Another increasingly used indication for oocyte cryopreservation is social oocyte freezing. Women who wish to delay childbearing for work or educational reasons or until they find the right partner may elect to cryopreserve oocytes for later use. This way they can use younger, healthier eggs even when they are in their 40s. It should be emphasized, however, that pregnancy outcome may not be the same due to uterine or medical problems that are more likely to occur at an older age. The results of this study regarding obstetric and perinatal complications cannot be applied to them because they would need to be compared with women conceiving spontaneously in their 20s or early 30s.
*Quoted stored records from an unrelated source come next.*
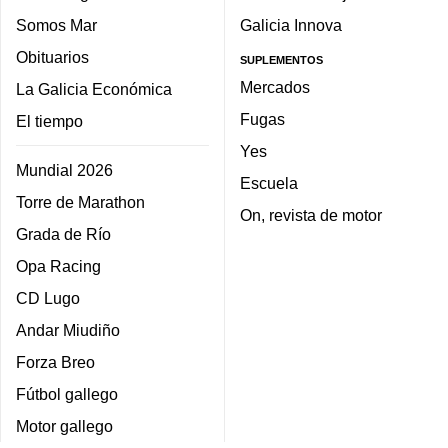
Somos Mar
Galicia Innova
Obituarios
SUPLEMENTOS
Mercados
La Galicia Económica
Fugas
El tiempo
Yes
Mundial 2026
Escuela
Torre de Marathon
On, revista de motor
Grada de Río
Opa Racing
CD Lugo
Andar Miudiño
Forza Breo
Fútbol gallego
Motor gallego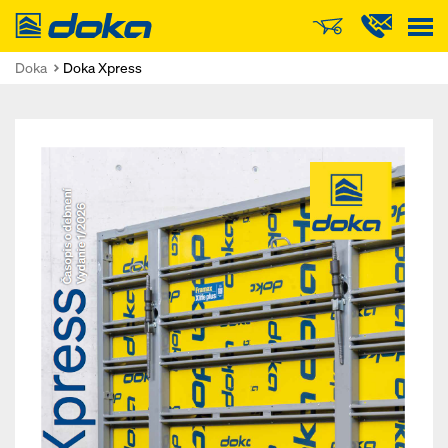
Doka
Doka
Doka Xpress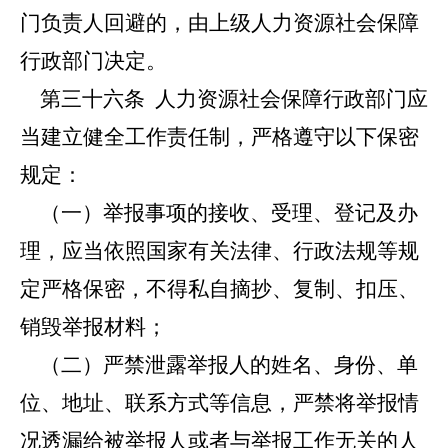
门负责人回避的，由上级人力资源社会保障
行政部门决定。
第三十六条
人力资源社会保障行政部门应
当建立健全工作责任制，严格遵守以下保密
规定：
（一）举报事项的接收、受理、登记及办
理，应当依照国家有关法律、行政法规等规
定严格保密，不得私自摘抄、复制、扣压、
销毁举报材料；
（二）严禁泄露举报人的姓名、身份、单
位、地址、联系方式等信息，严禁将举报情
况透漏给被举报人或者与举报工作无关的人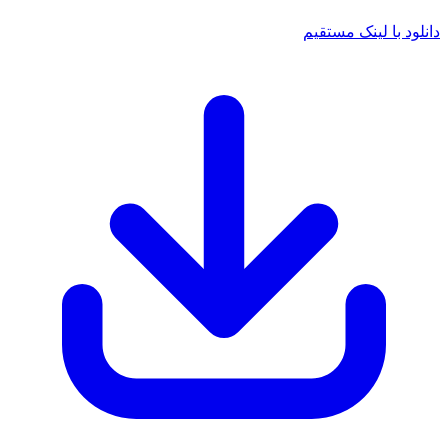
 با لینک مستقیم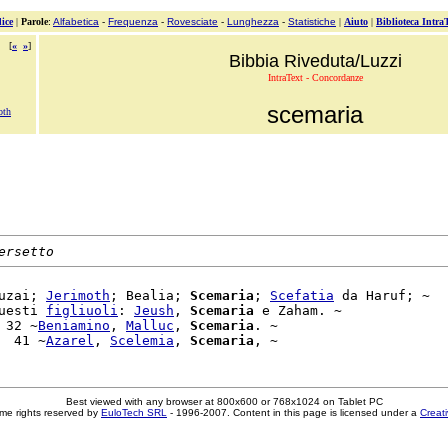
ice
|
Parole
:
Alfabetica
-
Frequenza
-
Rovesciate
-
Lunghezza
-
Statistiche
|
Aiuto
|
Biblioteca Intra
[
«
»
]
Bibbia Riveduta/Luzzi
IntraText - Concordanze
scemaria
oth
ersetto
uzai; 
Jerimoth
; Bealia; 
Scemaria
; 
Scefatia
 da Haruf; ~

uesti 
figliuoli
: 
Jeush
, 
Scemaria
 e Zaham. ~

 32 ~
Beniamino
, 
Malluc
, 
Scemaria
. ~

  41 ~
Azarel
, 
Scelemia
, 
Scemaria
Best viewed with any browser at 800x600 or 768x1024 on Tablet PC
me rights reserved by
EuloTech SRL
- 1996-2007. Content in this page is licensed under a
Creat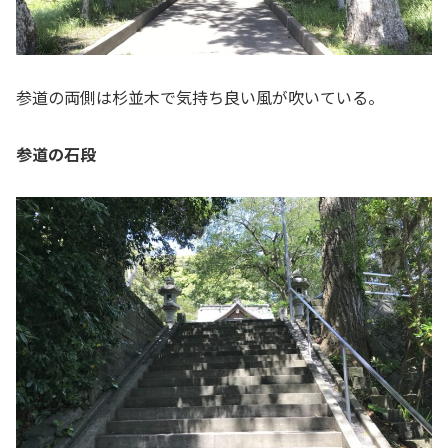
参道の両側は杉並木で気持ち良い風が吹いている。
参道の石段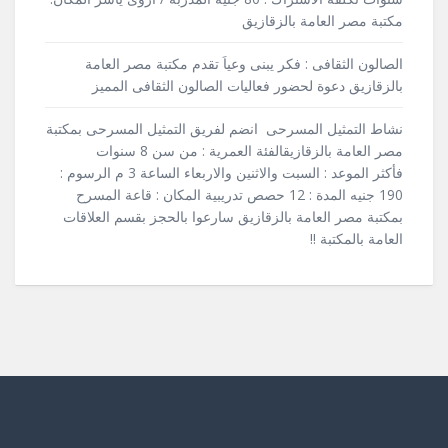
مكتبة مصر العامة بالزقازيق
الصالون الثقافى : فكر يبنى وعياَ تقدم مكتبة مصر العامة
بالزقازيق دعوة لحضور فعاليات الصالون الثقافى المميز
نشاط التمثيل المسرحى انضم لفريق التمثيل المسرحى بمكتبة
مصر العامة بالزقازيقالفئة العمرية : من سن 8 سنوات
فأكثر الموعد : السبت والاثنين والاربعاء الساعة 3 م الرسوم :
190 جنيه المدة : 12 حصص تدريبية المكان : قاعة المسرح
بمكتبة مصر العامة بالزقازيق سارعوا بالحجز بقسم العلاقات
العامة بالمكتبة !!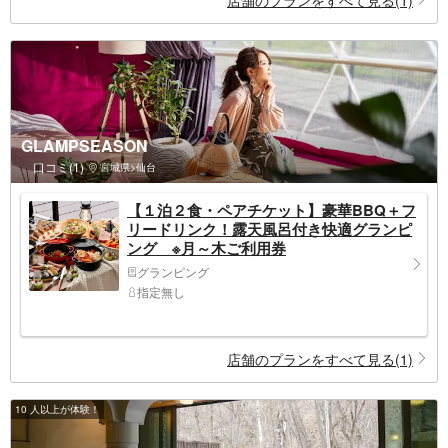
GLAMPSEASON
口コミ(1)
宮城県>仙台
【１泊２食・ペアチケット】豪華BBQ＋フ
リードリンク！露天風呂付き快適グランピ
ング ※月～木ご利用券
グランピング
指定無し
店舗のプランをすべて見る(1)
10 人以上が体験！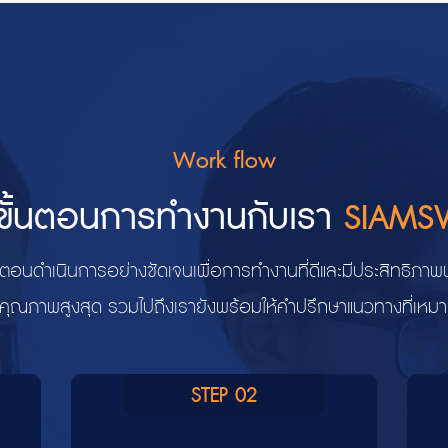
Work flow
ขั้นตอนการทำงานกับเรา
SIAMS
นตอนดำเนินการอย่างชัดเจนเพื่อการทำงานที่ดีและมีประสิทธิภา
คุณภาพสูงสุด รวมไปถึงเรายังพร้อมให้คำปรึกษาแนวทางที่เหมาะ
STEP 02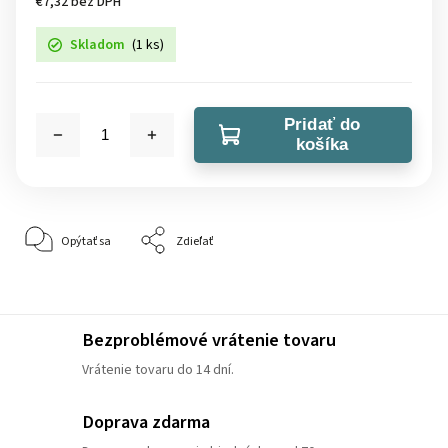
€7,32 bez DPH
Skladom
(1 ks)
Pridať do
košíka
Opýtať sa
Zdieľať
Bezproblémové vrátenie tovaru
Vrátenie tovaru do 14 dní.
Doprava zdarma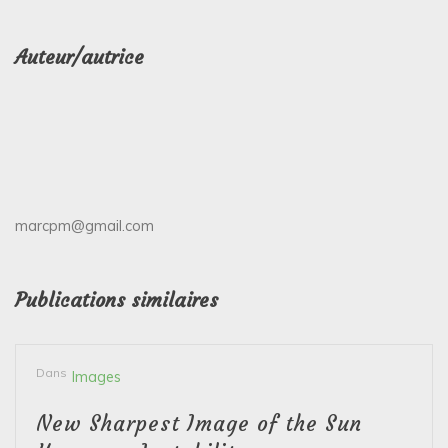
Auteur/autrice
marcpm@gmail.com
Publications similaires
Dans
Images
New Sharpest Image of the Sun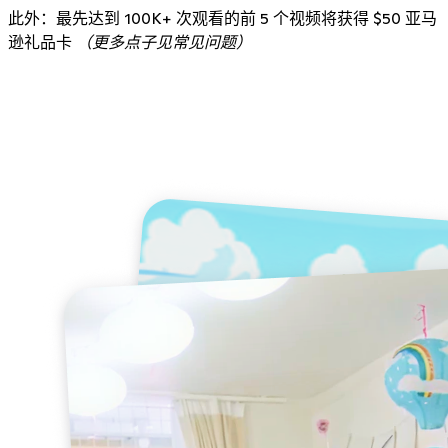
此外：最先达到 100K+ 次观看的前 5 个视频将获得 $50 亚马
逊礼品卡
（更多点子见常见问题）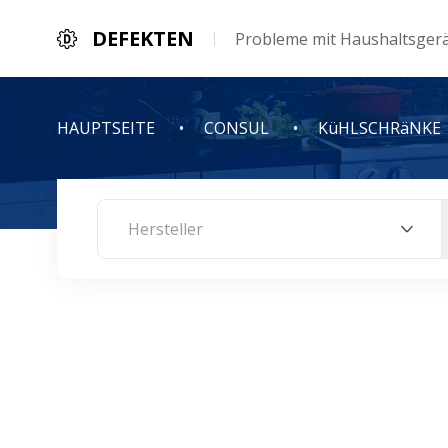
DEFEKTEN
Probleme mit Haushaltsger
HAUPTSEITE
CONSUL
KüHLSCHRäNKE
Hersteller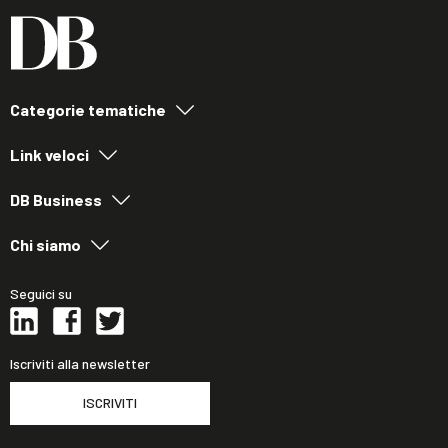
Categorie tematiche
Link veloci
DB Business
Chi siamo
Seguici su
Iscriviti alla newsletter
ISCRIVITI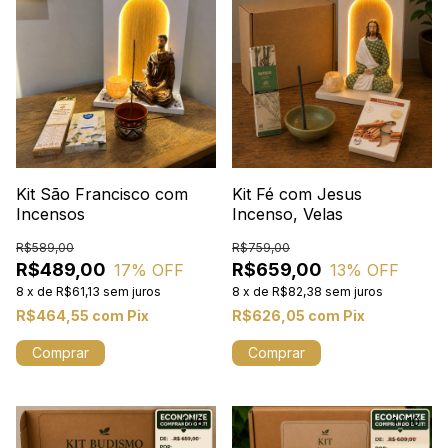
Kit São Francisco com
Kit Fé com Jesus
Incensos
Incenso, Velas
R$589,00
R$759,00
R$489,00
R$659,00
17
% OFF
13
% OFF
8
x
de
R$61,13
sem juros
8
x
de
R$82,38
sem juros
R$464,55
com
Pix
R$626,05
com
Pix
Comprar
1
/
8
1
/
10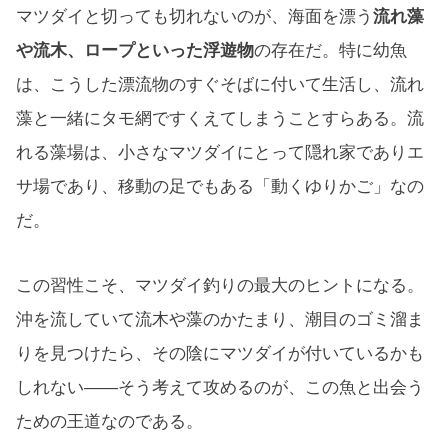
マツダイと切っても切れないのが、海面を漂う
流れ藻
や流木、ロープといった浮遊物
の存在だ。特に幼魚
は、こうした漂流物のすぐそばに付いて生活し、流れ
藻と一緒にタモ網ですくえてしまうことすらある。流
れる藻場は、小さなマツダイにとって隠れ家でありエ
サ場であり、移動の足でもある「動くゆりかご」なの
だ。
この習性こそ、マツダイ釣りの最大のヒントになる。
沖を流していて流木や藻のかたまり、潮目のゴミ溜ま
りを見つけたら、その陰にマツダイが付いているかも
しれない——そう考えて攻めるのが、この魚と出会う
ための王道なのである。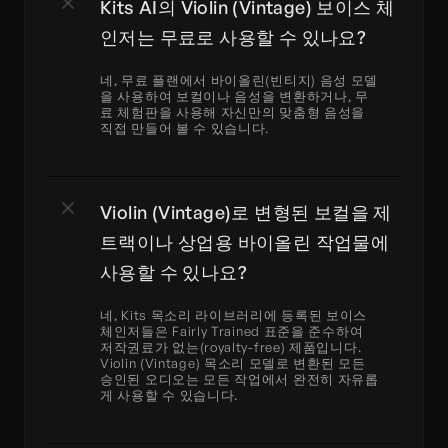
Kits AI의 Violin (Vintage) 보이스 체
인저는 무료로 사용할 수 있나요?
네, 무료 플랜에서 바이올린(빈티지) 음성 모델
을 사용하여 보컬이나 음성을 변환하거나, 무
료 체험판을 사용해 자신만의 맞춤형 음성을 
직접 만들어 볼 수 있습니다.
Violin (Vintage)로 변형된 보컬을 제 
트랙이나 상업용 바이올린 작업물에 
사용할 수 있나요?
네, Kits 목소리 라이브러리에 등록된 보이스 
체인저들은 Fairly Trained 표준을 준수하여 
저작권료가 없는(royalty-free) 제품입니다. 
Violin (Vintage) 목소리 모델로 변환된 모든 
승인된 오디오는 모든 작업에서 완전히 자유롭
게 사용할 수 있습니다.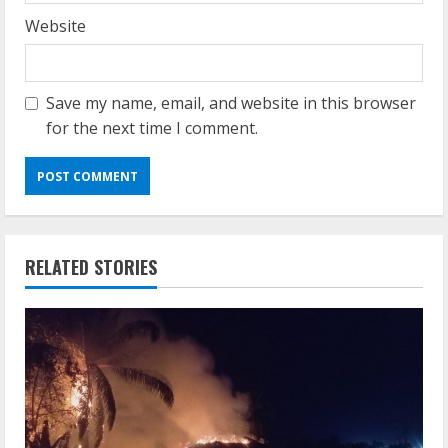
Website
Save my name, email, and website in this browser
for the next time I comment.
RELATED STORIES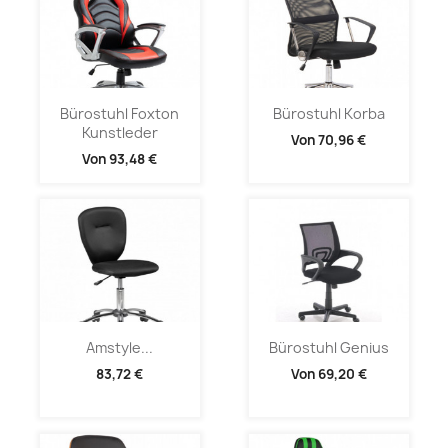
Bürostuhl Foxton
Bürostuhl Korba
Kunstleder
Von
70,96 €
Von
93,48 €
Amstyle...
Bürostuhl Genius
83,72 €
Von
69,20 €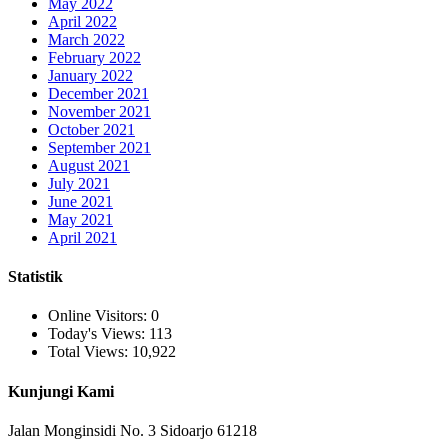
May 2022
April 2022
March 2022
February 2022
January 2022
December 2021
November 2021
October 2021
September 2021
August 2021
July 2021
June 2021
May 2021
April 2021
Statistik
Online Visitors:
0
Today's Views:
113
Total Views:
10,922
Kunjungi Kami
Jalan Monginsidi No. 3 Sidoarjo 61218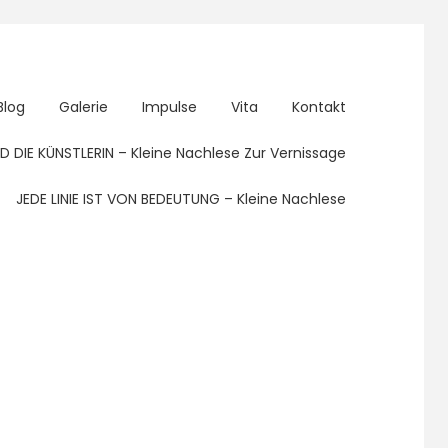
Blog
Galerie
Impulse
Vita
Kontakt
UND DIE KÜNSTLERIN – Kleine Nachlese Zur Vernissage
JEDE LINIE IST VON BEDEUTUNG – Kleine Nachlese
Suchen
nach:
RSS Feed abonnieren
… und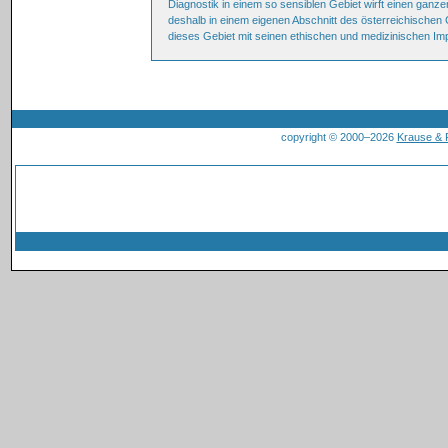
Diagnostik in einem so sensiblen Gebiet wirft einen ganze
deshalb in einem eigenen Abschnitt des österreichischen 
dieses Gebiet mit seinen ethischen und medizinischen Imp
copyright © 2000–2026
Krause &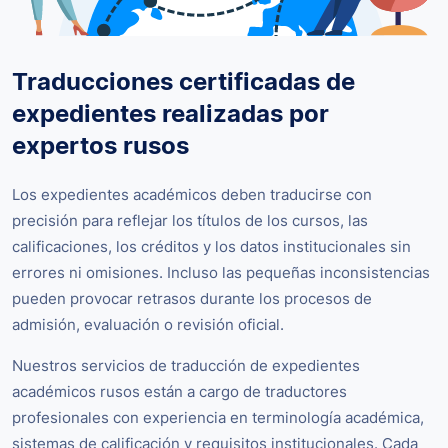
Traducciones certificadas de
expedientes realizadas por
expertos rusos
Los expedientes académicos deben traducirse con
precisión para reflejar los títulos de los cursos, las
calificaciones, los créditos y los datos institucionales sin
errores ni omisiones. Incluso las pequeñas inconsistencias
pueden provocar retrasos durante los procesos de
admisión, evaluación o revisión oficial.
Nuestros servicios de traducción de expedientes
académicos rusos están a cargo de traductores
profesionales con experiencia en terminología académica,
sistemas de calificación y requisitos institucionales. Cada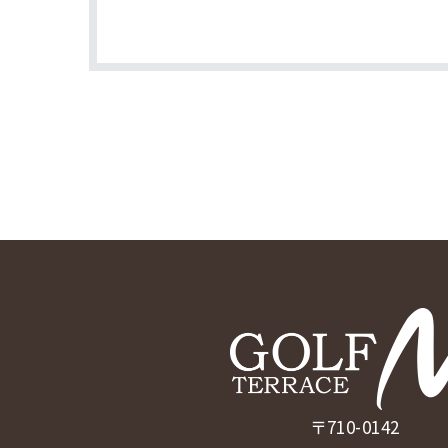
〒710-0142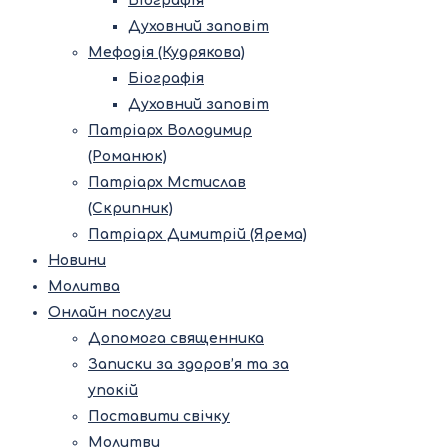
Біографія
Духовний заповіт
Мефодія (Кудрякова)
Біографія
Духовний заповіт
Патріарх Володимир
(Романюк)
Патріарх Мстислав
(Скрипник)
Патріарх Димитрій (Ярема)
Новини
Молитва
Онлайн послуги
Допомога священника
Записки за здоров’я та за
упокій
Поставити свічку
Молитви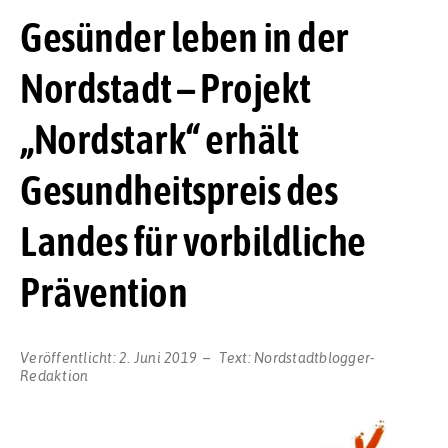
Gesünder leben in der
Nordstadt – Projekt
„Nordstark“ erhält
Gesundheitspreis des
Landes für vorbildliche
Prävention
Veröffentlicht:
2. Juni 2019
Text:
Nordstadtblogger-
Redaktion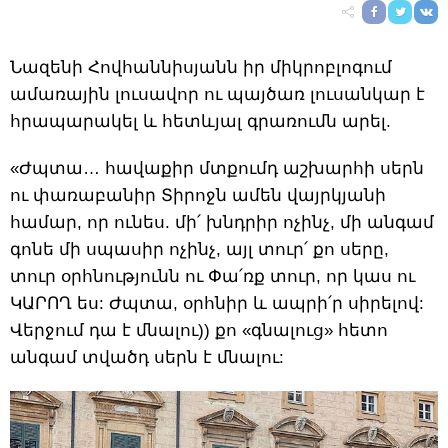
Նազենի Հովհաննիսյանն իր միկրոբլոգում
ամառային լուսավոր ու պայծառ լուսանկար է
հրապարակել և հետևյալ գրառումն արել.
«Ժպտա… հավաքիր մտքումդ աշխարհի սերն
ու փառաբանիր Տիրոջն ամեն վայրկյանի
համար, որ ունես. մի՛ խնդրիր ոչինչ, մի անգամ
գոնե մի սպասիր ոչինչ, այլ տուր՛ քո սերը,
տուր օրհնությունն ու Փա՛ռք տուր, որ կաս ու
ԿԱՐՈՂ ես: Ժպտա, օրհնիր և ապրի՛ր սիրելով:
Վերջում դա է մնալու)) քո «գնալուց» հետո
անգամ տվածդ սերն է մնալու: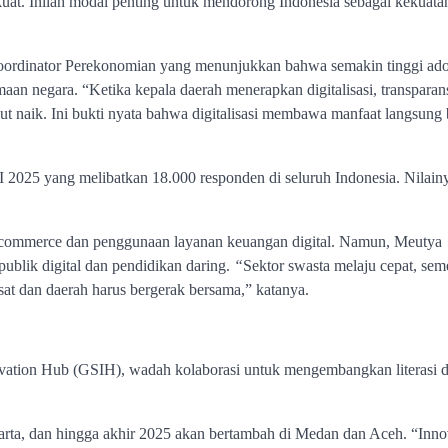
at. Inilah modal penting untuk mendorong Indonesia sebagai kekuatan
ordinator Perekonomian yang menunjukkan bahwa semakin tinggi ado
imaan negara. “Ketika kepala daerah menerapkan digitalisasi, transparan
kut naik. Ini bukti nyata bahwa digitalisasi membawa manfaat langsung 
2025 yang melibatkan 18.000 responden di seluruh Indonesia. Nilain
e-commerce dan penggunaan layanan keuangan digital. Namun, Meutya
ublik digital dan pendidikan daring.
“
Sektor swasta melaju cepat, sem
sat dan daerah harus bergerak bersama,” katanya.
tion Hub (GSIH), wadah kolaborasi untuk mengembangkan literasi di
karta, dan hingga akhir 2025 akan bertambah di Medan dan Aceh. “Inno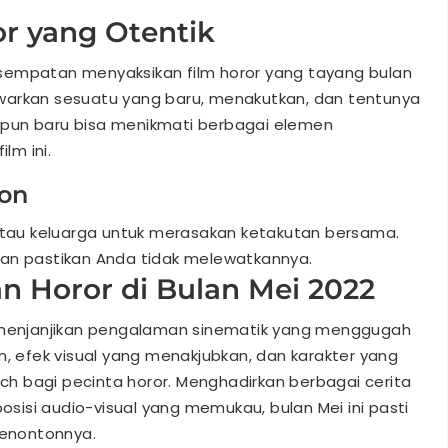
r yang Otentik
sempatan menyaksikan film horor yang tayang bulan
warkan sesuatu yang baru, menakutkan, dan tentunya
pun baru bisa menikmati berbagai elemen
lm ini.
on
atau keluarga untuk merasakan ketakutan bersama.
 dan pastikan Anda tidak melewatkannya.
n Horor di Bulan Mei 2022
2 menjanjikan pengalaman sinematik yang menggugah
n, efek visual yang menakjubkan, dan karakter yang
h bagi pecinta horor. Menghadirkan berbagai cerita
isi audio-visual yang memukau, bulan Mei ini pasti
enontonnya.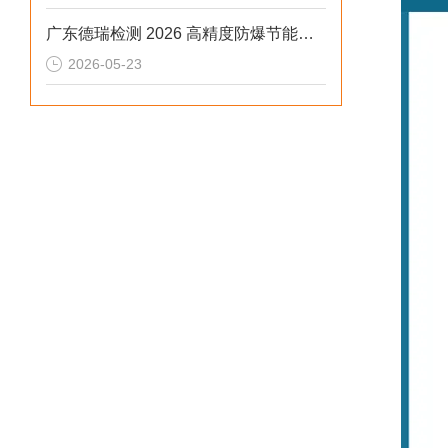
广东德瑞检测 2026 高精度防爆节能适配多行业高温老化测试
2026-05-23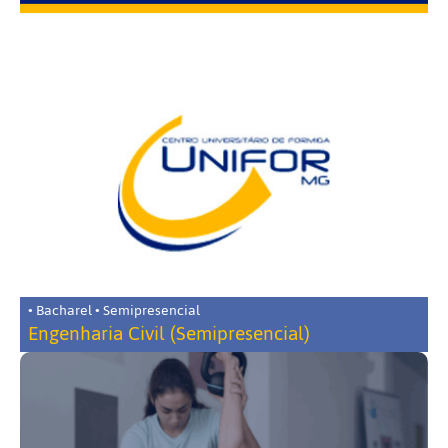
• Bacharel • Semipresencial
Engenharia Civil (Semipresencial)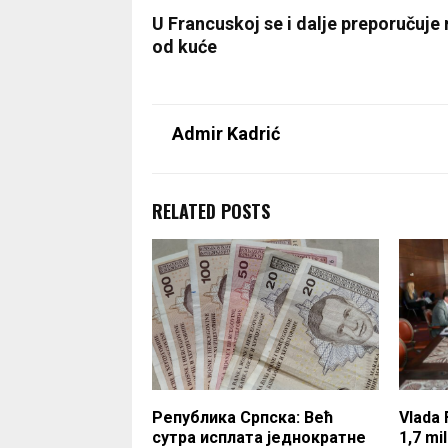
U Francuskoj se i dalje preporučuje 
od kuće
Admir Kadrić
RELATED POSTS
Република Српска: Већ
Vlada 
сутра исплата једнократне
1,7 mi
The findings of this study are reassuring. The authors used a large sample size from a single institution, and this is certainly a strength of the study. One weakness, however, is that they did not have information on all of the patients, and this could have biased their results, especially regarding those parameters where small numbers were reported, such as for congenital anomalies. Furthermore, they did not collect data on pregnancy outcome before the 24th week. A higher miscarriage rate and pregnancy termination due to abnormal screening results may also affect some of the parameters reported. It also needs to be emphasized that in close to three fourths of the cycles, donated eggs were used. Because an egg donor has to be a healthy, young, fertile woman, her eggs are expected to be of higher quality. Results obtained with such eggs cannot necessarily be applied to the infertile population or to cancer patients. A subanalysis of data regarding own eggs was performed, but in that case the number of cases and controls was obviously much lower.

Further data will need to be collected on obstetric and perinatal outcomes as well as early and later childhood development following the use of vitrified oocytes. It is, however, reassuring at this stage that, based on the available information, no harmful effects have been observed with this technology.